Of course, we’ll never really know if it actually works. There’s never been a randomized controlled trial of “topical cabbage leaves for osteoarthritis,” and there never will be…until now:
“Efficacy of Cabbage Leaf Wraps in the Treatment of Symptomatic Osteoarthritis of the Knee: A Randomized Controlled Trial.” Wait, how did this study even get funded? A family foundation just stepped forward and paid for it. I love that. In fact, it’s the former president and first lady of Germany’s foundation. After all, “osteoarthritis of the knee is one of the most common chronic diseases among older adults.” So, let’s “test the effects of cabbage leaf wraps.” Why not?
Patients with confirmed osteoarthritis of the knees were randomly assigned to four weeks of treatment with a cabbage leaf on their knees every day, or a topical pain gel containing an anti-inflammatory drug, or neither. Even better would have been a fourth group applying like iceberg lettuce leaves, but I’ll take what I can get.
Here’s a graph of pain intensity over the 28-day experiment.
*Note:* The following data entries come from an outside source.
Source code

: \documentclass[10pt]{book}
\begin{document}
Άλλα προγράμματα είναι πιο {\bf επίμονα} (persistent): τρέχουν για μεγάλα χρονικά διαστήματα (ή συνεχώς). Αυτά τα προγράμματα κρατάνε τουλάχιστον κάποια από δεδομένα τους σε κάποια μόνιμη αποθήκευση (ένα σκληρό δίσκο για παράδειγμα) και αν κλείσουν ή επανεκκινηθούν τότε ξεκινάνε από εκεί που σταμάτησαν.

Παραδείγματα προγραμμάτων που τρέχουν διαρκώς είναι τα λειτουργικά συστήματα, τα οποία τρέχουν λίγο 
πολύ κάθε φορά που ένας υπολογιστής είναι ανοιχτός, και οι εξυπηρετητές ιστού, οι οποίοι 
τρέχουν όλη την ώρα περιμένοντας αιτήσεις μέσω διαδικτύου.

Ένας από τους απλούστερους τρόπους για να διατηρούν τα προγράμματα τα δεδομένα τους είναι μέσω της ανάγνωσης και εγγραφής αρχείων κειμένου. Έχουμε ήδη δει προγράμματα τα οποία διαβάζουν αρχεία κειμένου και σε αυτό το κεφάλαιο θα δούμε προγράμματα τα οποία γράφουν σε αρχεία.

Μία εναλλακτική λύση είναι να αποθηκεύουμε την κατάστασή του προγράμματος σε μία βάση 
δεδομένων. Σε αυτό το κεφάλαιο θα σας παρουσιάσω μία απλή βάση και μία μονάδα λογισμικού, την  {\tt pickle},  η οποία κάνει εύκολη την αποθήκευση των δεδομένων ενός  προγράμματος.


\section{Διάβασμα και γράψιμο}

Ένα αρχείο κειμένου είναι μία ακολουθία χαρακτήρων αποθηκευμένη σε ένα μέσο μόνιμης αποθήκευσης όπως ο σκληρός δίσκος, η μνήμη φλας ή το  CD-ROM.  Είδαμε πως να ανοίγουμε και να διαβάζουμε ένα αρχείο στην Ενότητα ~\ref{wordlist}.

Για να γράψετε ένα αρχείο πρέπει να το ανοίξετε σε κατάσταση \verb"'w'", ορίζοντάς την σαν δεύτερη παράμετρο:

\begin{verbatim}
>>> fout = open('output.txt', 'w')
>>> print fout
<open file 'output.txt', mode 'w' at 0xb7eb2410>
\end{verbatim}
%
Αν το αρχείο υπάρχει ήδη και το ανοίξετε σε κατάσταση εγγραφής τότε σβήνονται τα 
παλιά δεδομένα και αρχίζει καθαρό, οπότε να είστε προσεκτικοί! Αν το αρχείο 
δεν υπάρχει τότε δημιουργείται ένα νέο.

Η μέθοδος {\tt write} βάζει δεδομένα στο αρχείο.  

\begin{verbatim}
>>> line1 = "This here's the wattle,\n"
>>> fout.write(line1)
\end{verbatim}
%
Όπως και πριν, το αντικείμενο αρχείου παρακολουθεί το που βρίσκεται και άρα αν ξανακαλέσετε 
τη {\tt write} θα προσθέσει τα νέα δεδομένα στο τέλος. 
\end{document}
Here’s how the drug worked: not much better than doing nothing. But, the cabbage worked better. Overall, the study “found that a 4-week application of cabbage leaves was more effective than usual care with respect to pain, functional disability, and quality of life. It was, however, not in the final analysis superior to a 4-week application of topical medication.” But, hey, cabbage leaves are safe, “can be used in the longer term.” So, why not give them a try?
It also wouldn’t hurt if you ate some as well, as cabbage may have internal anti-inflammatory potential as well. The anti-inflammatory effects may explain the health benefits of cabbage family vegetables. Not just potent anti-inflammatory effects in petri dishes, but in people. Ten days of broccoli consumption in smokers cut CRP levels 40%! Okay, but what about for arthritis?
In vitro, sulforaphane, the magic cabbage chemical, “protects cartilage from destruction,” suggesting that a high-cabbage or broccoli family vegetable diet “may be a useful measure either to prevent or to slow the progression of osteoarthritis.” But, even if sulforaphane can protect cartilage cells in a petri dish, how do we even know the compound makes it into the joint when we eat it? I mean, no one’s ever done a study where you like have people eat broccoli, and then stick a needle in their knee joint to check. No one, that is… until now.
And, sulforaphane was indeed detected in the synovial fluid of 40 patients with osteoarthritis “following broccoli consumption,” followed by significant epigenetic changes of gene expression within the joint. The next step is to see if it can actually improve the disease.